CATANIA – I Carabinieri del Comando Provinciale di Catania hanno arrestato il 55enne Alfio Carciotto ed il 29enne Fabio Cantone, entrambi catanesi, ritenuti responsabili del reato di estorsione con l’aggravante del metodo mafioso: il primo in flagranza di reato ed il secondo in esecuzione di una ordinanza di custodia cautelare in carcere emessa dal G.I.P. etneo su richiesta della locale Direzione Distrettale Antimafia. I provvedimenti scaturiscono dall’esito di un’attività info-investigativa dalla quale era emerso che una commerciante di Mascalucia era sottoposta, da tempo, al pagamento del cosi detto “pizzo” da parte di esponenti del gruppo mafioso egemone in quel territorio facente capo alla famiglia Santapaola-Ercolano. I militari del Nucleo Investigativo, coordinati dalla Direzione Distrettuale Antimafia etnea, hanno avviato così le indagini nei confronti di soggetti ritenuti “operativi”” nel territorio di Mascalucia monitorando contestualmente la ditta, all’insaputa della titolare.

Nel tardo pomeriggio dello scorso primo luglio Alfio Carciotto, a bordo del suo scooter, è giunto presso il luogo monitorato entrando nel negozio dove, per evitare di dare nell’occhio, ha acquistato un apparecchio elettrico. La titolare, nel rendergli il resto, gli ha consegnato anche una busta.

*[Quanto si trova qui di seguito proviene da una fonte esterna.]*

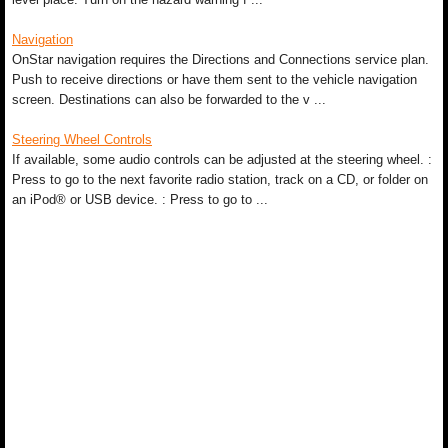
Navigation
OnStar navigation requires the Directions and Connections service plan.
Push to receive directions or have them sent to the vehicle navigation
screen. Destinations can also be forwarded to the v ...
Steering Wheel Controls
If available, some audio controls can be adjusted at the steering wheel. :
Press to go to the next favorite radio station, track on a CD, or folder on
an iPod® or USB device. : Press to go to ...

Appena uscito dal negozio, i Carabinieri sono intervenuti ed hanno bloccato l’estorsore, con ancora la busta in mano, al cui interno è stata  rinvenuta la somma in contanti di 400 euro, tutti in banconote da 20 euro. Una volta giunti presso gli uffici del Comando Provinciale la donna ha inizialmente negato di essere sottoposta ad estorsione e, solo dopo le puntuali contestazioni dei militari, ha ammesso disperata che da circa due anni era costretta al versamento bimestrale di 400 euro, somma inizialmente consegnata a Fabio Cantone, e dopo il suo arresto avvenuto nel settembre 2015, ad Alfio Carciotto. Stamani il Giudice per le Indagini Preliminari di Catania oltre a convalidare l’arresto di Carciotto, ha emesso, su richiesta della Procura Distrettuale della Repubblica, il provvedimento cautelare nei confronti di Cantone.